I recently devoured the book, Turn Right at Machu Picchu: Rediscovering the Lost City One Step at a Time by Mark Adams. The author retraced the expeditions by Hiram Bingham III, who was famous for “discovering” Machu Picchu and a host of other Inca ruins in Peru. The book is highly entertaining and really reminded me of my own time as a research assistant in the Peruvian Amazon. If you are interested in learning a little bit about Inca culture and history, there is lots of nuggets in this book. If you want to visit a foreign place, but is unable to physically at the moment, this book will take you on a journey through Peru.
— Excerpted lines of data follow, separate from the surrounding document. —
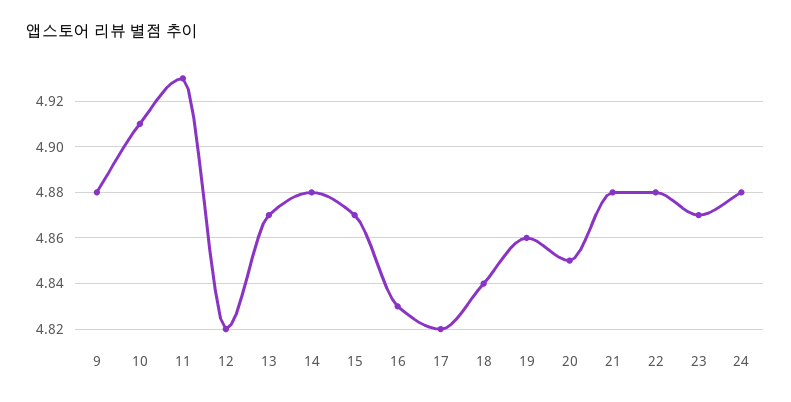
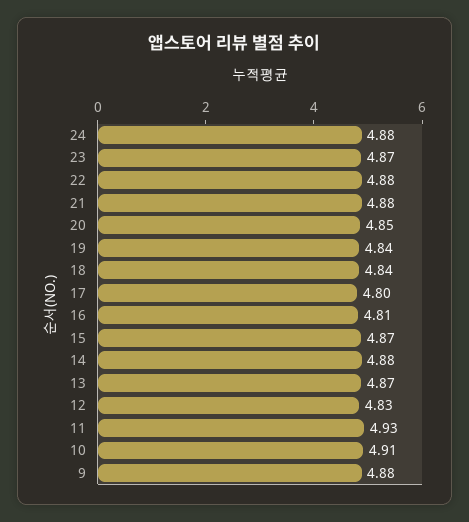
  {
    "9": 4.88,
    "10": 4.91,
    "11": 4.93,
-   "12": 4.82,
+   "12": 4.83,
    "13": 4.87,
    "14": 4.88,
    "15": 4.87,
-   "16": 4.83,
+   "16": 4.81,
-   "17": 4.82,
+   "17": 4.8,
    "18": 4.84,
-   "19": 4.86,
+   "19": 4.84,
    "20": 4.85,
    "21": 4.88,
    "22": 4.88,
    "23": 4.87,
    "24": 4.88
  }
The descriptions of the climatic craziness and incredibly diverse landscapes in Peru resonated with my own experiences – from the gloomy and coastal city of Lima, to the high altitude and rocky Cuzco, and the tropical and humid Puerto Maldonado. One moment you could be freezing in the cold winter of the coast, the next you could be dressed in shorts in the blazing heat of the tropics. With these varied, difficult to navigate geographies and climates, Peru actually still have vast areas with limited human presence. It is an incredible place to visit if you enjoy the outdoors.
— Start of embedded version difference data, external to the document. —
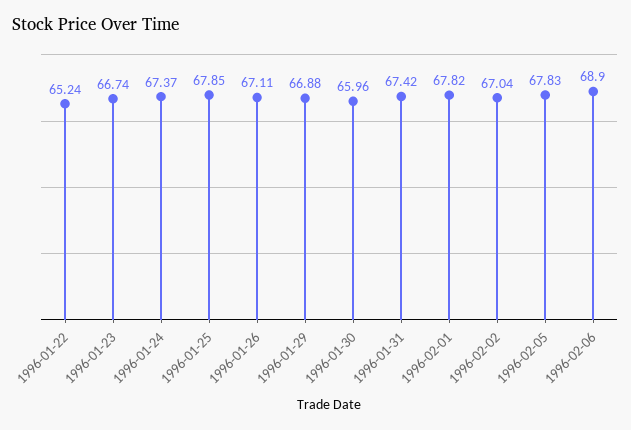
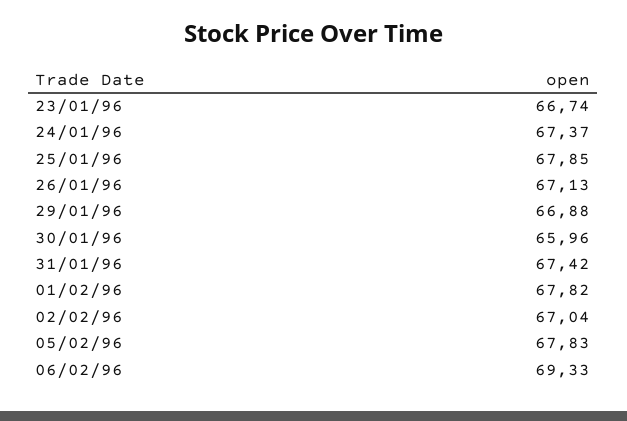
  {
-   "1996-01-22": 65.24,
    "1996-01-23": 66.74,
    "1996-01-24": 67.37,
    "1996-01-25": 67.85,
-   "1996-01-26": 67.11,
+   "1996-01-26": 67.13,
    "1996-01-29": 66.88,
    "1996-01-30": 65.96,
    "1996-01-31": 67.42,
    "1996-02-01": 67.82,
    "1996-02-02": 67.04,
    "1996-02-05": 67.83,
-   "1996-02-06": 68.9
+   "1996-02-06": 69.33
  }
Mark Adams also described the intricacies of each major Inca ruin and of their importance and interconnections: how the Incas used their sites for rituals and astronomy, how the Inca Trail connected all of the sites in a pattern, why was Machu Picchu built where it was. This got me thinking about my travels again…
I am very fortunate that I have been able to visit so many places at my age. Growing up as a third-culture kid, it was somewhat inevitable that I developed somewhat of a wanderlust. It grew out of a need to find an identity and a sense of belonging. Travelling can either broaden your worldviews and horizons or narrow them. For me, each trip I took served as food for growth and added to my identity, but I don’t think I ever got closer to finding a place I belonged.
Seeing foreign cities and cultures fueled my interest in studying human behavior and our relationships with the environment. Turn Right at Machu Picchu was a reminder to why I chose to study Environmental Social Science at ASU. I hope I can land a job that will lead me further into the exploration of cities – the foundation of human society -, be it modern or ancient.